Siguiendo ciertos criterios y parámetros lo más objetivos posibles, los autores clasifican los países que dejan de cumplir sus propias constituciones, en especial los derechos que ellas proclaman.
El peor lugar lo ocupan las “constituciones de fachada”, que esconden regímenes autoritarios que no adhieren en la práctica a los textos normativos que dicen respetar. Es el caso de países como Sudán, Eritrea o Arabia Saudita. En el polo opuesto están los países que se esfuerzan por llevar a la práctica los principios y reglas que sus constituciones contemplan.Y en ese grupo de naciones democráticas confiables está Chile.

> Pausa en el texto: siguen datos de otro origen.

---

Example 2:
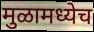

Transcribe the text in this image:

मुळामध्येच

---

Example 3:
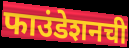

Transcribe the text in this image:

फाउंडेशनची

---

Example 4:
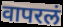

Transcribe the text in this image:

वापरलं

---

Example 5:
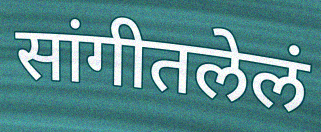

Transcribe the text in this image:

सांगीतलेलं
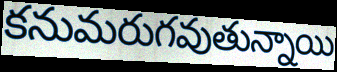
కనుమరుగవుతున్నాయి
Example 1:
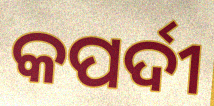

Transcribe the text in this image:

କପର୍ଦୀ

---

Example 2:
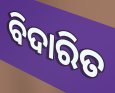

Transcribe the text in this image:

ବିଦାରିତ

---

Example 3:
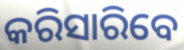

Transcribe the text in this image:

କରିସାରିବେ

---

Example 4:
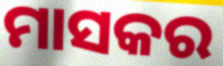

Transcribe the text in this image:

ମାସକର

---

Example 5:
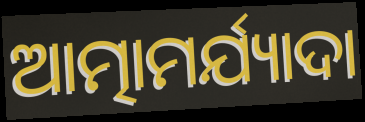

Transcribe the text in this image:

ଆତ୍ମାମର୍ଯ୍ୟାଦା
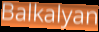
Balkalyan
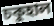
চকুহাল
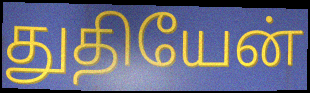
துதியேன்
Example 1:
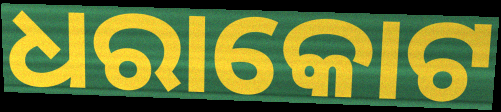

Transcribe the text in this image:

ଧରାକୋଟ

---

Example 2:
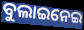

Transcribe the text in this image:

ବୁଲାଇନେଇ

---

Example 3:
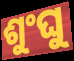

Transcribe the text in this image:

ଶୁଂଘୁ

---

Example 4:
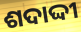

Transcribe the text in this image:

ଶଦାଦ୍ଦୀ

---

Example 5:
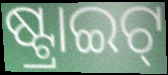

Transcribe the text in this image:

ଷ୍ଟ୍ରାଇଟ୍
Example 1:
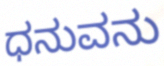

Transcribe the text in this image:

ಧನುವನು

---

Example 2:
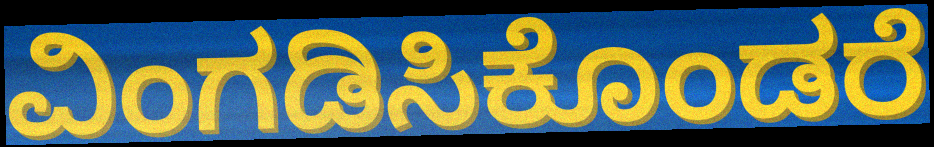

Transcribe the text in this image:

ವಿಂಗಡಿಸಿಕೊಂಡರೆ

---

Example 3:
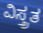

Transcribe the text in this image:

ವಿಸ್ತ್ರತ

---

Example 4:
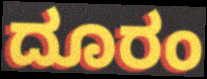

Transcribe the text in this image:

Es decir, que entre nosotros existe un aceptable grado de respeto a la supremacía constitucional, en especial en lo referente a los derechos civiles y políticos. Esta constatación debe ser una premisa insalvable para el debate político en curso.
Nuestra Carta Fundamental – tantas veces sometida a escrutinio y reforma – puede ser objeto de muchas críticas, pero es un punto de partida para los cambios que se buscan.No partimos de cero, sino de las prácticas democráticas de las dos últimas décadas.
Las instituciones funcionan. No por mejorarlas o crear nuevas podemos desconocer este hecho.
Por eso mismo es fundamental que el debate considere la realidad y, como dice José Mujica, Presidente de Uruguay, pueda cristalizar en consensos mayoritarios que se reflejen en el Parlamento, para que este momento favorable a los cambios pueda concretarse en una democracia más deliberativa y participativa.
Mujica advierte que este proceder democrático puede ser lento, pero sus frutos son duraderos. Los atajos nacidos de la impaciencia terminan en callejones sin salida.
No olvidemos que toda Constitución consagra las normas básicas de un doble pacto: aquéllas que regulan la deliberación democrática y las que garantizan los derechos de las personas, que según Ferrajoli están sustraídas a la regla de la mayoría.
Ese pacto debe ser ampliado, profundizado y perfeccionado por el futuro Gobierno y el próximo Parlamento.